Андрэй: Па-першае, таталітарны дый аўтарытарны рэжым — гэта парушэньне грамадзкіх нормаў, нат тых, якія дэкляруюцца ў Канстытуцыі. Гэта заўжды самадурства, зь ідэалягічнай падкладкай, ці безь яе. Самадурства, небясьпечнае для грамадзян. І, па-другое, рэжыму, каб існаваць неабходны кантроль, ці, прынамсі, абсяканьне прыватнай прасторы. Грамадзкае й прыватнае дэмакратыі — і грамадзкае й прыватнае пры аўтарытарным рэжыме — розныя. У аўтарытарных умовах свабода сьціскаецца да прыватнага кола й уласнага сэрца. А таталітарны рэжым, увогуле касуе прыватнае жыцьцё…

М.: Да ладно тебе! Жили мы при позднем Брежневе, и была там частная жизнь.

А.: Стан загніваньня. Для клясычнага таталітарызму прыватнае жыцьцё — пагроза. А як грамадзянін — чалавек не існуе. Ён толькі шрубок сыстэмы. І гэта паталёгія, якая ўплывае й на прыватнае жыцьцё.

М.: А если посмотреть на нашу сегодняшнюю ситуацию? В своё время гражданин Шарецкий кричал, что в страну пришёл фашизм, что тоталитаризм наступает — нет ли тут эмоционального перехлеста? Мы здесь и сейчас живём отдельной жизнью. И я не чувствую, что кто-то мне мешает моей жизнью жить. Да, есть границы, за которые меня не пускают, но моя отдельная жизнь — это моя жизнь. Разве мы живём в ситуации тотального прессинга?

А.: У нас сытуацыя постмадэрнага аўтарытарызму, калі адкрытыя пэўныя кляпаны. Праз гэтыя кляпаны выпускаецца пара. Ёсьць сеціва (пакуль што), ёсьць магчымасьць выезду за мяжу, ёсьць магчымасьць чытаць замежную прэсу, глядзець замежныя фільмы й замежную тэлевізію. Гэтыя каналы пазакляпаныя ў Савецкім саюзе, што не ў апошнюю чаргу спрыяла імгненнаму каляпсу сыстэмы.

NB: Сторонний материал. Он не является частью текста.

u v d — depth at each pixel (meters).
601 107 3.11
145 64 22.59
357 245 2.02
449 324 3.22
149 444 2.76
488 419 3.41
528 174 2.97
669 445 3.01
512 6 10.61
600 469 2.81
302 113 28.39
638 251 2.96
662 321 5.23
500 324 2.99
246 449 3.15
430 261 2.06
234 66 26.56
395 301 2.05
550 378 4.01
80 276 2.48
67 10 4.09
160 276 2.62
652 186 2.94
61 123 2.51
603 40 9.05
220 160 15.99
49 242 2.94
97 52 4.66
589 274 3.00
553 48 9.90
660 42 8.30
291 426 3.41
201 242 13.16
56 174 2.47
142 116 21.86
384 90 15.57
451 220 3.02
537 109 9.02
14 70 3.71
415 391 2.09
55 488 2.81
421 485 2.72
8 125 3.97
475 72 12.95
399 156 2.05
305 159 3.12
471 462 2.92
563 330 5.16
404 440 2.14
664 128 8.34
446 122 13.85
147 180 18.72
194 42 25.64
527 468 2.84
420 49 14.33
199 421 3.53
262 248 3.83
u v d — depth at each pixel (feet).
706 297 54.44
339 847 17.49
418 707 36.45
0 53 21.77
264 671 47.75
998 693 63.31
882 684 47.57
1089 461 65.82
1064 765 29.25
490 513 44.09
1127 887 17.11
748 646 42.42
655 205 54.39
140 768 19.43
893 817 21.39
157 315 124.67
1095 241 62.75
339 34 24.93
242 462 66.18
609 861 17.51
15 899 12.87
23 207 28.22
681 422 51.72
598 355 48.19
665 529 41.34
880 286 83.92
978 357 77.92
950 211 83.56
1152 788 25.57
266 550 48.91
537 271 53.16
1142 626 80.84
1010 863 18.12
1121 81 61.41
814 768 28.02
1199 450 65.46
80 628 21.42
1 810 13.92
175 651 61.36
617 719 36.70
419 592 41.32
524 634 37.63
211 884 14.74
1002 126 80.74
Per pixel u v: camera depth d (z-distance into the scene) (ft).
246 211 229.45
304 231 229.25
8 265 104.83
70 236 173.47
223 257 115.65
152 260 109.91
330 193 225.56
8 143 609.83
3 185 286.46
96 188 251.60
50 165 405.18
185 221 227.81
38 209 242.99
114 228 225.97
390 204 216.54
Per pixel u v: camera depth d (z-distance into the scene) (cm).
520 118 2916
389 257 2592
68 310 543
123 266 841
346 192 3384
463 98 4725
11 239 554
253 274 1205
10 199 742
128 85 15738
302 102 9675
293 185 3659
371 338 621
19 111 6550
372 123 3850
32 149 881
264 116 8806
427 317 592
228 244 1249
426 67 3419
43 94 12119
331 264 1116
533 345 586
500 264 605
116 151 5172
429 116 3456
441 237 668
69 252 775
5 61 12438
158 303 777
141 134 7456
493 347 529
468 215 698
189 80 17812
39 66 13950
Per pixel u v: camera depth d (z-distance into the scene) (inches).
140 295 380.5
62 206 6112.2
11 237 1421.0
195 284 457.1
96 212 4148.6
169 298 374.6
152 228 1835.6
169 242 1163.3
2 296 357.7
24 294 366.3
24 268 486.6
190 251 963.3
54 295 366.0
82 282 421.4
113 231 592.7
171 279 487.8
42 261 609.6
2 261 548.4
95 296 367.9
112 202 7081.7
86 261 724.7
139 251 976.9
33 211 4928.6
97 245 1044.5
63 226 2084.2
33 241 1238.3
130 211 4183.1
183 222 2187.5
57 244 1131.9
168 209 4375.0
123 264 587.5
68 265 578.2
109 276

Ёсьць нават апазыцыя, загнаная ў гета — таксама кляпан для выпусканьня пары. І праз усё гэтае, рэжым, як ня дзіўна — устойлівейшы. Прыватная аўтаномія большая за «дэфіцытную» аўтаномію савецкіх часоў. Але яе нельга параўнаць з аўтаноміяй у заходніх грамадзтвах.

М.: Действительно, наш «умеренный» авторитаризм создает поле двойного существования: жизнь, которую нам предлагают сверху — и есть наши собственные жизненные стратегии. Но любой интеллектуал в любой стране живёт такой двойной жизнью. Потому что есть политическая реальность — и есть движение отдельно взятого субъекта, которое остаётся его личным арт-проектом. А если это нормально, то с какой стати нам себя жалеть?

А.: Ага, а паспрабуй выйсьці на вуліцу з плякатам — хаця бы пра той жа арт-праект; ня цяжка здагадацца, дзе ты адразу апынешься…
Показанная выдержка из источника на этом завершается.